Side-by-side comparison
| Parameter | Z-Parameters | Y-Parameters |
|---|---|---|
| Full Name | Impedance parameters (Z or open-circuit parameters) | Admittance parameters (Y or short-circuit parameters) |
| Definition Condition | Measured with ports open-circuited (I = 0) | Measured with ports short-circuited (V = 0) |
| V-I Relation | V1 = Z11·I1 + Z12·I2; V2 = Z21·I1 + Z22·I2 | I1 = Y11·V1 + Y12·V2; I2 = Y21·V1 + Y22·V2 |
| Matrix | [V] = [Z][I] | [I] = [Y][V] |
| Relation | [Z] = [Y]⁻¹ | [Y] = [Z]⁻¹ |
| Series Connection | Z matrices add directly: [Z] = [Z_A] + [Z_B] | Cannot add directly for series connection |
| Parallel Connection | Cannot add directly for parallel connection | Y matrices add directly: [Y] = [Y_A] + [Y_B] |
| Does not exist when | Network has short-circuit loops (Z undefined) | Network has open-circuit branches (Y undefined) |
Key differences
Z-parameters are open-circuit parameters: Z11 = V1/I1 with port 2 open. Y-parameters are short-circuit parameters: Y11 = I1/V1 with port 2 shorted. Critically, [Z] = [Y]⁻¹ — they are matrix inverses. When two-ports are connected in series, Z matrices simply add. When connected in parallel, Y matrices simply add. For a reciprocal network (passive, no dependent sources), Z12 = Z21 and Y12 = Y21. Z-parameters do not exist for a network that contains a series short; Y-parameters do not exist for one that contains an open branch.
When to use Z-Parameters
Use Z-parameters when two-port networks are connected in series — for example, cascading two T-network filter sections where the Z matrices of each section simply add to give the overall Z matrix.
When to use Y-Parameters
Use Y-parameters when two-port networks are connected in parallel — for example, analyzing a shunt-feedback amplifier or a π-network filter where admittances of parallel sections add directly.
Recommendation
For GATE and university exams, choose Z when you see series connection of networks and Y when you see parallel connection — those two rules cover the majority of two-port network questions. Also remember [Z] = [Y]⁻¹ for quick conversion.

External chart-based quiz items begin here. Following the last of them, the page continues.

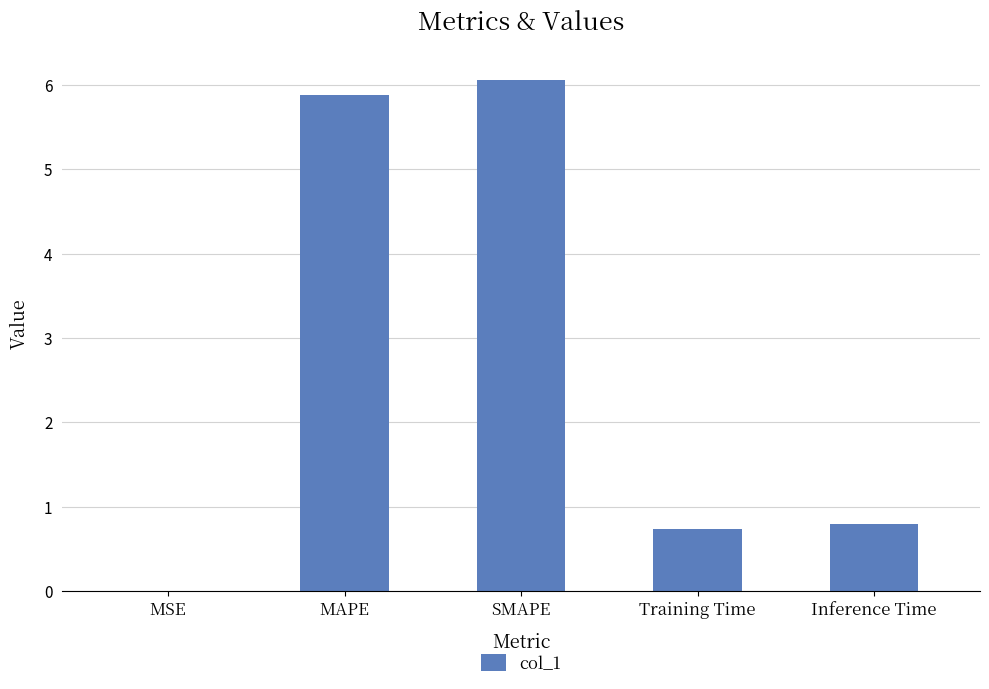

What is the difference between the values at MSE and Training Time?

0.7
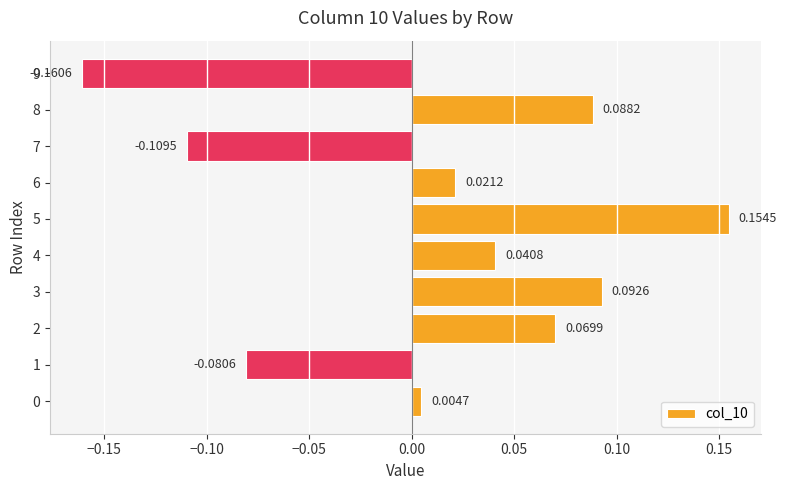

What is the difference between the maximum and minimum values?

0.3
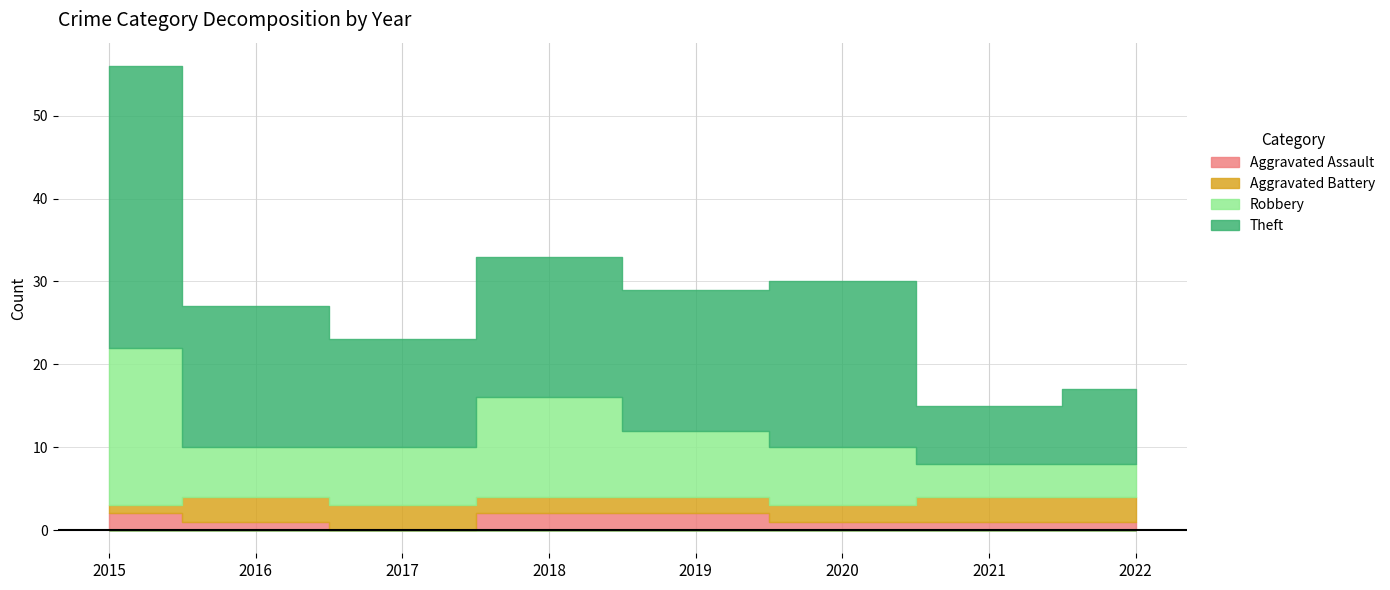

Which category has the highest value across all series?

2015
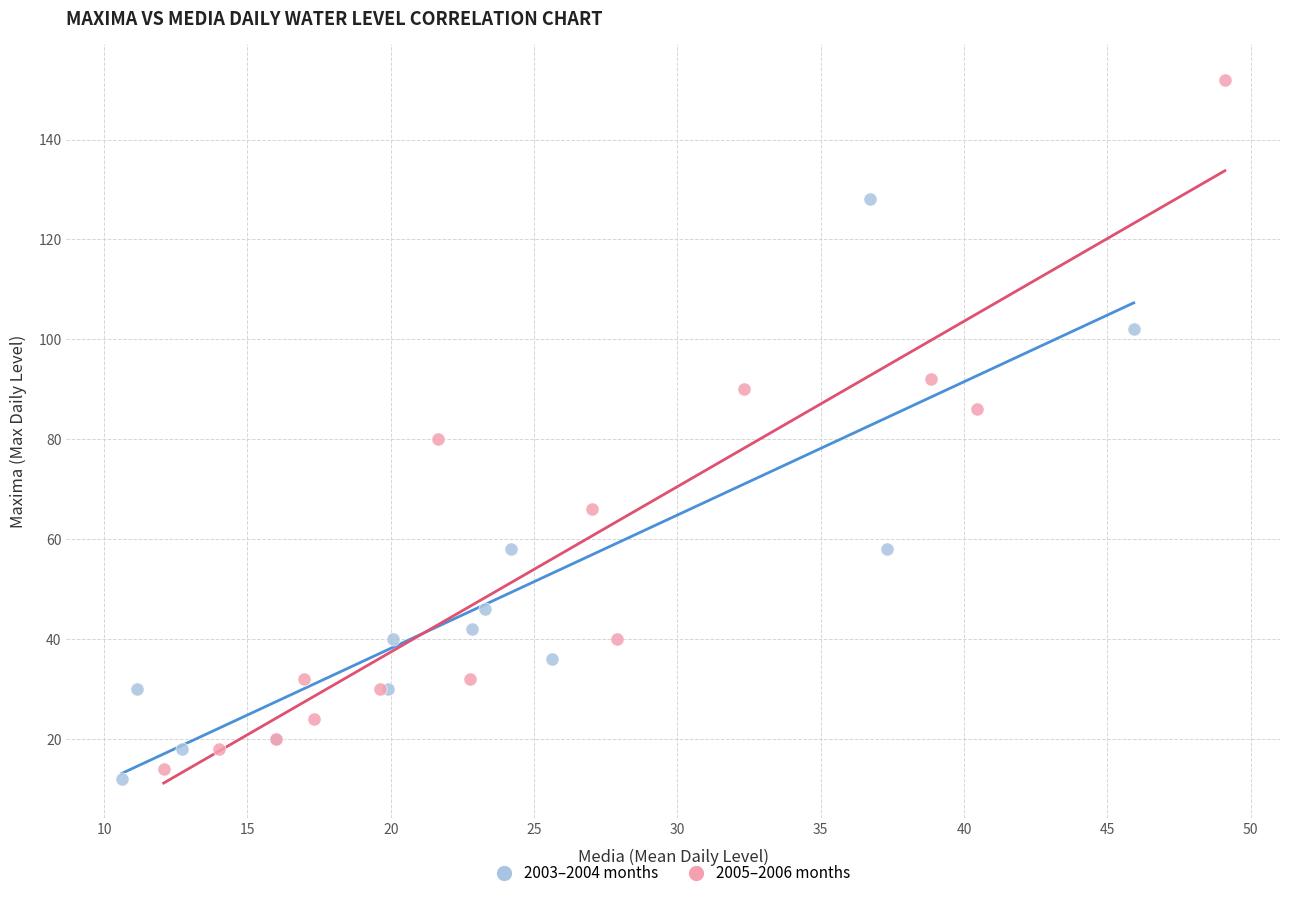

What are all the series names shown in the legend?

2003–2004 months, 2005–2006 months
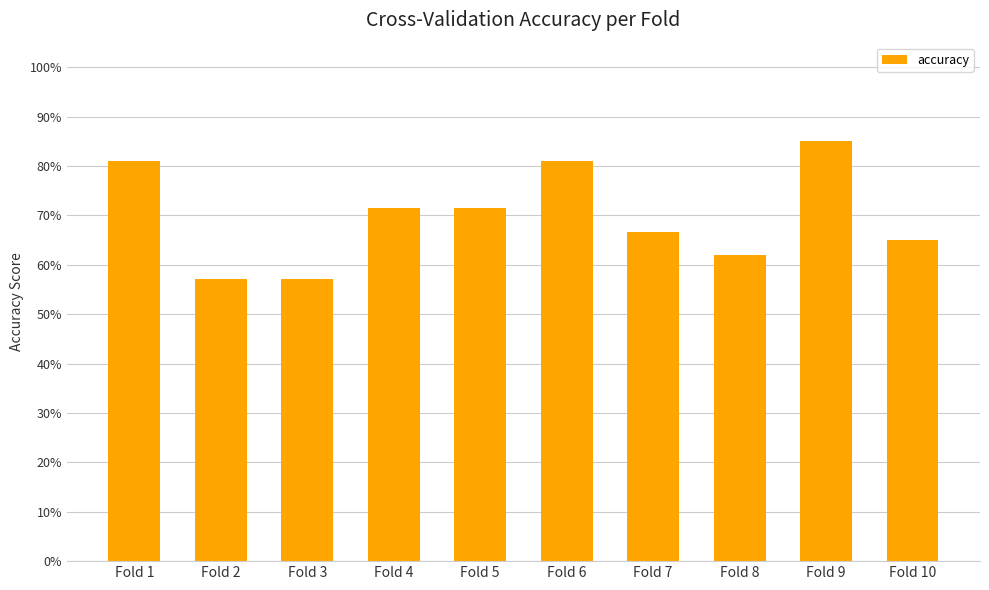

Are the bars horizontal?

No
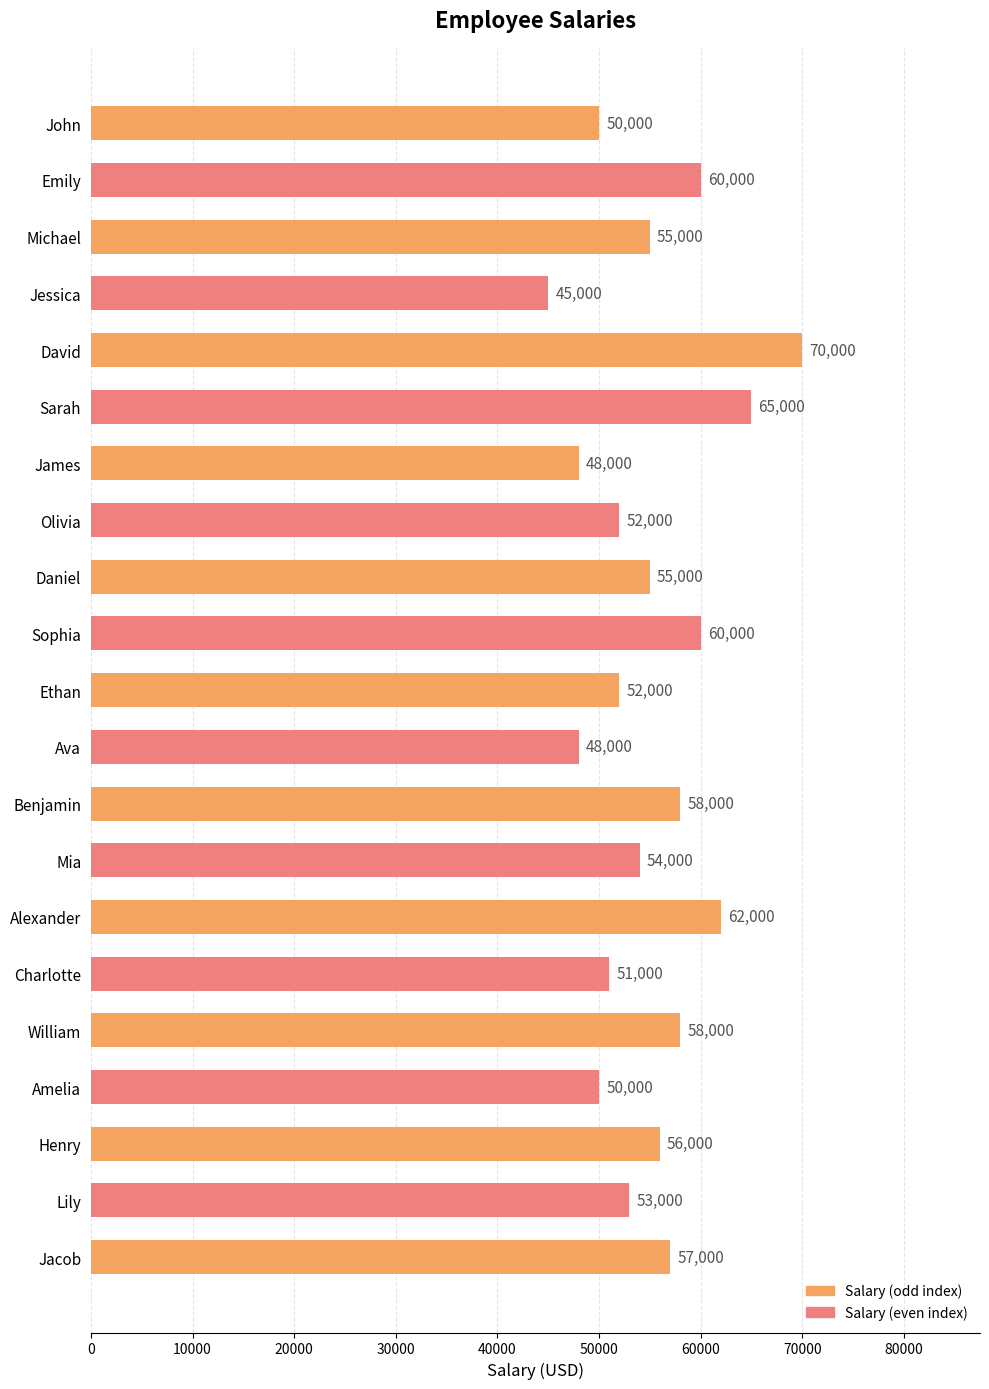

What is the label of the 6th bar from the bottom?

Charlotte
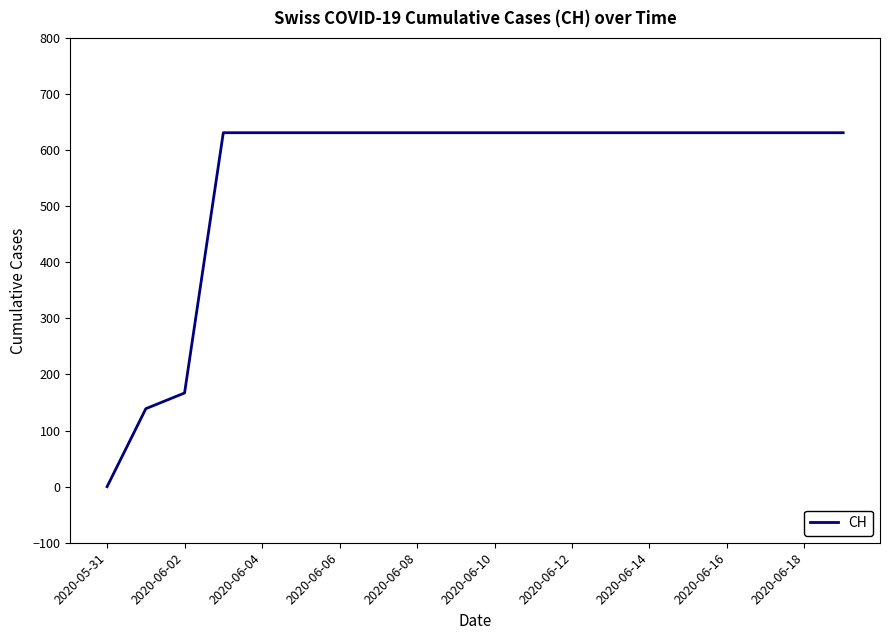

What is the maximum value shown in the chart?

631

Exam tip: Examiners test whether you know the measurement condition: Z-parameters need open-circuit at the other port; Y-parameters need short-circuit — confusing these is the most common error in two-port problems.
Interview tip: Interviewers at RF and telecom companies ask how you would measure Y21 of a transistor — answer: short port 2 (V2 = 0), drive port 1 with a known voltage, and measure the resulting short-circuit current at port 2; Y21 = I2/V1.